Psi y que

De la emoción a la lesión

¿Recuerdas la última vez que te enojaste intensamente? ¿Qué generó ese enojo? ¿Cómo te sentiste? ¿Cómo lo resolviste? ¿Aún sigues enojado? ¿Sabías que cuando te enojaste elevaste hasta tres mil veces los riesgos a tu salud?

La psicología popular ha divulgado la idea de que la ira y el enojo son monstruos a los que hay que domesticar. Lo cierto es que las emociones de furia son paradójicamente normales e incluso hasta necesarias, pues las activamos ante situaciones de amenaza, ataque, miedo, frustración o daño. Indudablemente, el enojo y la ira pueden llegar al límite de convertirse en emociones destructivas si se sienten con frecuencia e intensidad inusitada o sí se expresan de manera inapropiada; lastimándonos o lastimando a otros.

Una emoción es un proceso psicofisiológico, una reacción súbita y brusca que se acompaña de cambios orgánicos, fisiológicos y endocrinos, que involucra un conjunto de cogniciones, actitudes y creencias sobre el mundo.
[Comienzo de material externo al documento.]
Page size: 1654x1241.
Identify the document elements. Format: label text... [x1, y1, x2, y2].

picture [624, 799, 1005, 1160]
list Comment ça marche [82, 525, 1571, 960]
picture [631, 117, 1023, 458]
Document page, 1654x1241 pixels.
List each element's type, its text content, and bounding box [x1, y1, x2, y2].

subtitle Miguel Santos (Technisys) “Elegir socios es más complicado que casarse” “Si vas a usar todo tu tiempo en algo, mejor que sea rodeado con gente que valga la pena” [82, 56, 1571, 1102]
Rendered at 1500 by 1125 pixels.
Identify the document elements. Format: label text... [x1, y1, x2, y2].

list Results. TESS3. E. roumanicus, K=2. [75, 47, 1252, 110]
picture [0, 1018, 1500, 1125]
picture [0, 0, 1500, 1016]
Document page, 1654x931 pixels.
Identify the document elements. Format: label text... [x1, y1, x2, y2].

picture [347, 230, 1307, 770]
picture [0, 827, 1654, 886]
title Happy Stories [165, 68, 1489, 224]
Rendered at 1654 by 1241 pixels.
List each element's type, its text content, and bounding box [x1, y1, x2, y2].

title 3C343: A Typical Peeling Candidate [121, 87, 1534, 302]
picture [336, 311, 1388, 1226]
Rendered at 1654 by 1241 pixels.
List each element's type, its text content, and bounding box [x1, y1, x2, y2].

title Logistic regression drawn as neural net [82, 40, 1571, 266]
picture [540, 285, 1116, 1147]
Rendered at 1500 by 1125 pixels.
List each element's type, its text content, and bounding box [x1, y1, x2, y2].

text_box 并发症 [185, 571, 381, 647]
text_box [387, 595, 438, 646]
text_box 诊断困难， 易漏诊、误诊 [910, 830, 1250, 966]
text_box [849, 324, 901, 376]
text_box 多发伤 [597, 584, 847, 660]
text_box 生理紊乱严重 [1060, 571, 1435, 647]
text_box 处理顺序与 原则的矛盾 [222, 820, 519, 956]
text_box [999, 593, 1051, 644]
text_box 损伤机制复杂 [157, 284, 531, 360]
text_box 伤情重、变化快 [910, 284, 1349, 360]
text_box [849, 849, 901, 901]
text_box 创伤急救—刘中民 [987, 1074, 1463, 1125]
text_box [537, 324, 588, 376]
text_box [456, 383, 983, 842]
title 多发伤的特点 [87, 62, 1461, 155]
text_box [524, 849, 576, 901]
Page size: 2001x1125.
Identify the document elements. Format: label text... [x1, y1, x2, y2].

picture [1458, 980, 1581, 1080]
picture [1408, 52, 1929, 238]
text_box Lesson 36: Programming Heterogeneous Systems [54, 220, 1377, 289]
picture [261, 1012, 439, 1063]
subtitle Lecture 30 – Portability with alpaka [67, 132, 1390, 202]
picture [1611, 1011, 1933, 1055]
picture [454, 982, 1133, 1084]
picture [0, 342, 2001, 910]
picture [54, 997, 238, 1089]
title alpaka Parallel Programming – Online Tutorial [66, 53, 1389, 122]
Así también, una emoción ocasiona cambios faciales en el rostro, en las posturas corporales y en la asociación de imágenes, creencias, significados e interpretaciones que la persona le otorga a nivel mental.

A nivel fisiológico, el enojo provoca que tu corazón bombee más sangre con mayor rapidez y la envíe a los músculos de tu cuerpo por si hay necesidad de correr o defenderse. También se producen más plaquetas y se pone en marcha el sistema inmunológico por si se genera alguna herida en tu cuerpo. Así también, se provoca fatiga y hambre, las células cargadas de los lípidos liberarán grasa en tu flujo sanguíneo, las paredes de las arterias se deteriorarán levemente y la grasa acumulada se transformará en colesterol nocivo ¿Suficiente o continuamos? A nivel psicológico, el enojo alterará tu atención y concentración, se activarán o desactivarán ciertas redes neuronales relevantes en el pensamiento y memoria, por lo que algunos recuerdos se intensificarán o provocarán que lamentablemente algunas imágenes, sonidos, olores y sensaciones no los puedas olvidar o procesar de una forma más sana.

¿Después de enojarte no tenías ganas de hacer ciertas cosas o literalmente te sentiste terriblemente fatigado, sin deseos y sin voluntad? Ello se debió a la influencia del enojo en tu motivación ¿Intentaste escribir, leer o resolver un problema personal o familiar inmediatamente después de haberte enojado? ¿Fue difícil? Nuevamente, el enojo influyó en tu aprendizaje y en tu capacidad para almacenar información.

Aprende a enojarte. Los momentos de felicidad, un diálogo inteligente, la risa y en especial el enamoramiento, los besos, el ejercicio y la práctica responsable de tu erotismo y sexualidad generarán “micro-reparadores” que hasta donde sabemos parecen ser un buen contrapeso ante el enojo. Recuerda que no hay un tipo de maltrato más doloroso, que aquel que uno mismo se causa. No olvides protegerte de ti mismo.